Viajantes, 03

Por Jesús Ferrer Criado.

Era evidente que el alcohol nos había afectado a los dos, pero mi silencio encubría mejor mi estado. Él se bebió su vaso casi al tirón y se puso otro. Viendo que yo remoloneaba con el mío, se levantó y trajo de la cocina un plato de cacahuetes salados.

—Pica de esto, que te gustará; pero no dejes que se derrita el hielo.

Me ofreció el enésimo cigarrillo de la noche y se lanzó a hablar casi como si estuviera solo.

—Te preguntarás cómo he llegado a esto. Ya te lo he dicho: el maldito claustro. Saqué las oposiciones a Secundaria y me destinaron a un instituto de Málaga capital. Yo tenía veinticinco años. Los dos primeros años fueron fenomenales. Me llevaba con mis colegas como hermanos. Llegó una compañera de Francés, preciosa, nos hicimos novios y, en menos de un año, nos casamos. Otro año bonito, enamorados. Por desgracia, el hijo que esperábamos se malogró y enturbió algo las cosas. Mi mujer cambió de carácter y nos enfriamos un poco. Eso es natural y, al cabo del tiempo, las cosas se restablecen; pero en mi caso no fue así.

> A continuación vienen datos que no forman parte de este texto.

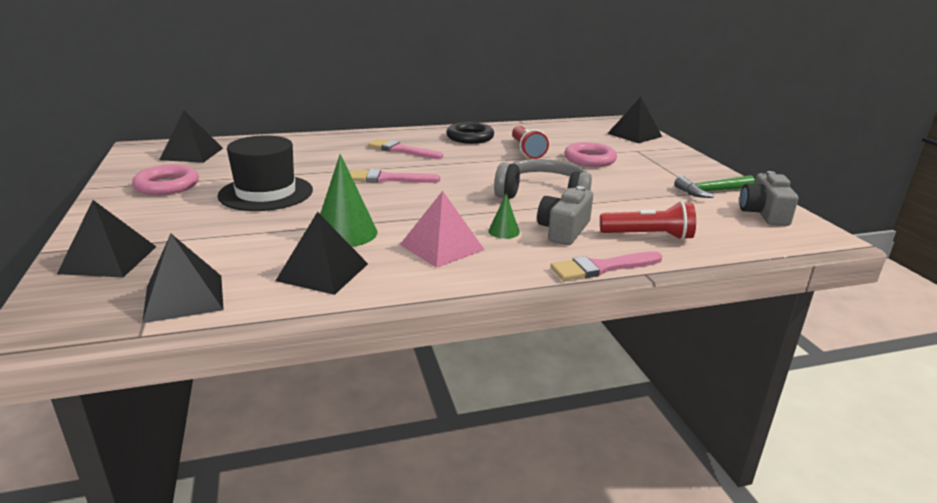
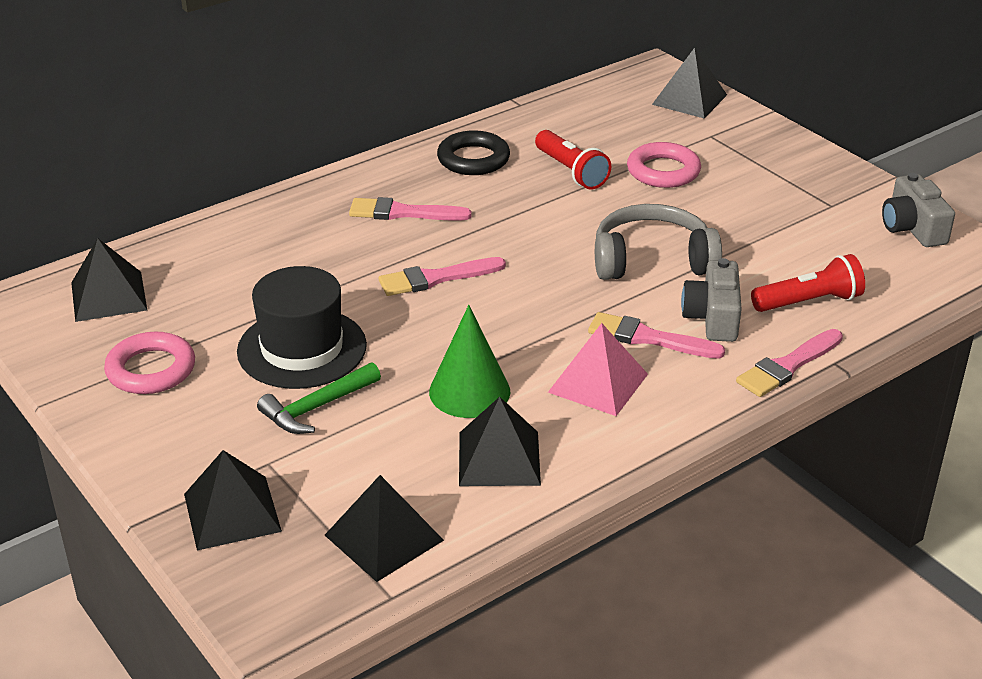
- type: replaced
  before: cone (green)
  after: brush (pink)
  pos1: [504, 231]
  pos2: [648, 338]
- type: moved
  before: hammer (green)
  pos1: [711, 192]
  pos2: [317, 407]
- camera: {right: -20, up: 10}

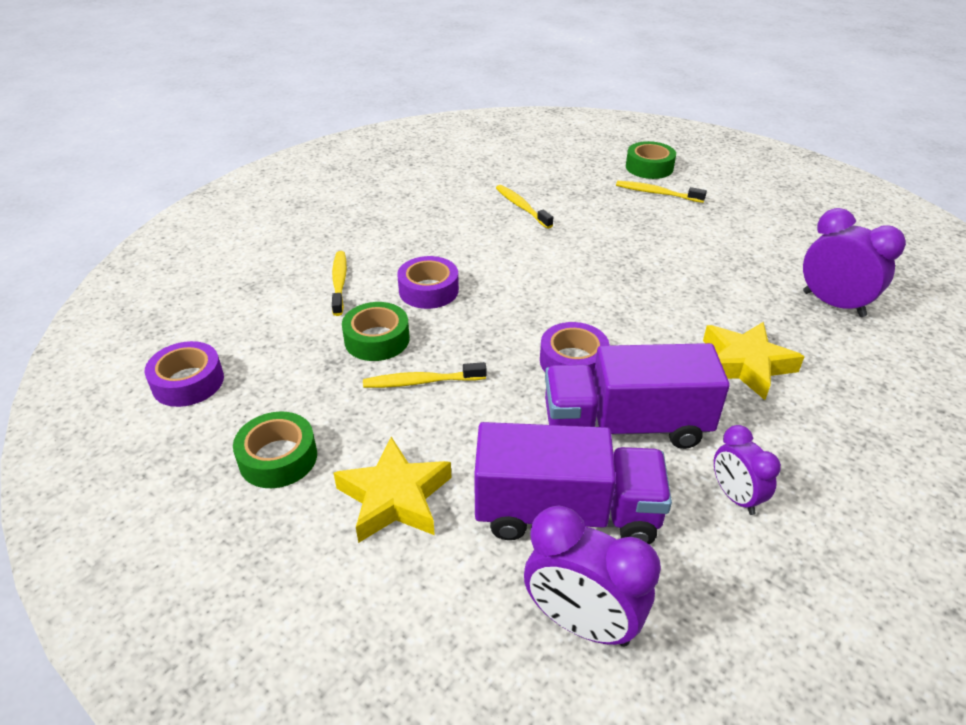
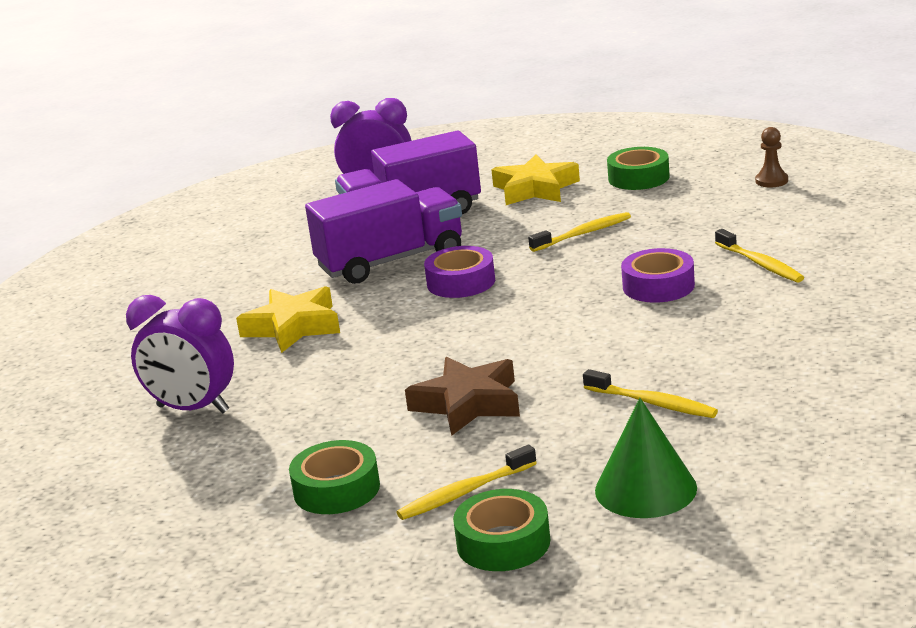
- type: replaced
  before: tape (purple)
  after: pawn (brown)
  pos1: [188, 382]
  pos2: [771, 181]
- type: moved
  before: tape (green)
  pos1: [377, 339]
  pos2: [336, 489]
- type: turned
  before: toothbrush (yellow)
  pos1: [657, 193]
  pos2: [464, 492]
  turn: 150
- type: removed
  before: clock (purple)
  pos1: [735, 496]
- type: added
  after: star (brown)
  pos2: [468, 404]
- type: added
  after: cone (green)
  pos2: [645, 489]
- camera: {right: 160, up: -15}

José Manuel se puso otro whisky, encendió otro cigarro y siguió hablando con la cabeza “gacha”, mirando para el suelo:

—En mitad de esa etapa de frialdad, llegó una muchacha sustituyendo a un viejo profesor de Matemáticas, que había caído enfermo. Era una muchacha guapa y, sobre todo, muy coqueta. Empezó a hacerme ojitos, a insinuarse, a lanzarme indirectas y yo me las creí. Nos vimos a solas algunas veces; pero, al final, todo se sabe. Empezaron las risitas de los compañeros y las lágrimas de mi mujer y yo, como un idiota, tonteando con la sustituta. Me creía Rodolfo Valentino. Mi mujer terminó por hartarse. Por lo pronto, se fue a vivir con una compañera soltera y me quedé solo. En el siguiente concurso de traslados, pidió otro destino y se lo dieron. No había divorcio, pero había el “ahí te quedas”. Ni siquiera tuve el valor de contarles la verdad a mis padres.

Mi amigo, que estaba al borde de las lágrimas, repetía: «Me quedé solo, solo».

A un muchacho de mi edad, que un hombre hecho y derecho le haga una escena así, le viene muy alto. Yo no sabía qué hacer. Intentaba aparentar interés, mientras le daba pequeños sorbos a mi whisky; y él, claramente afectado por el alcohol, sollozaba realmente hundido; pero, si él se había portado espléndidamente conmigo, y ahora necesitaba desahogarse, era mi turno de corresponder, al menos escuchándole con afecto y atención.

—Empecé a beber y a descuidar mi trabajo. Los compañeros me hicieron el vacío. Apenas me hablaban y, para completar la situación, la sustituta, que ya no se manifestaba tan cariñosa ni tan atenta, me soltó en un claustro, delante de todos, que me despreciaba, que me había comportado como un mamarracho y que mi mujer había hecho bien, abandonándome. Me fui para ella, la llamé de todo y, loco de rabia como estaba, le di un bofetón que enmudeció al claustro. Salí de allí inmediatamente y me refugié en mi casa, preguntándome qué me había pasado.

Guardó un minuto de silencio, mientras encendía otro cigarrillo. Continuó:

—Me formaron expediente, por falta grave. La muchacha, ofendida, se lució exagerando el daño. Pidió una indemnización por daños morales, que tuve que pagar; hizo declaraciones en la prensa y, en definitiva, me hundió. Aunque yo podría haber recurrido, no lo hice. Pedí la excedencia y, después de unos meses dando vueltas, acepté este trabajo.

—O sea que piensas volver algún día al instituto.

—No sé si me dejarán; pero ¿sabes lo peor? Lo peor de todo es que descubrí el odio. Yo no sabía lo que era hasta que no me pasó eso. Cada vez que leía los insultos y las falsedades de aquella muchacha en la prensa, sólo pensaba en matarla, en quitarla de en medio. Que no se riera de mí, después de destrozar mi vida. En menos de seis meses, lo había destrozado todo.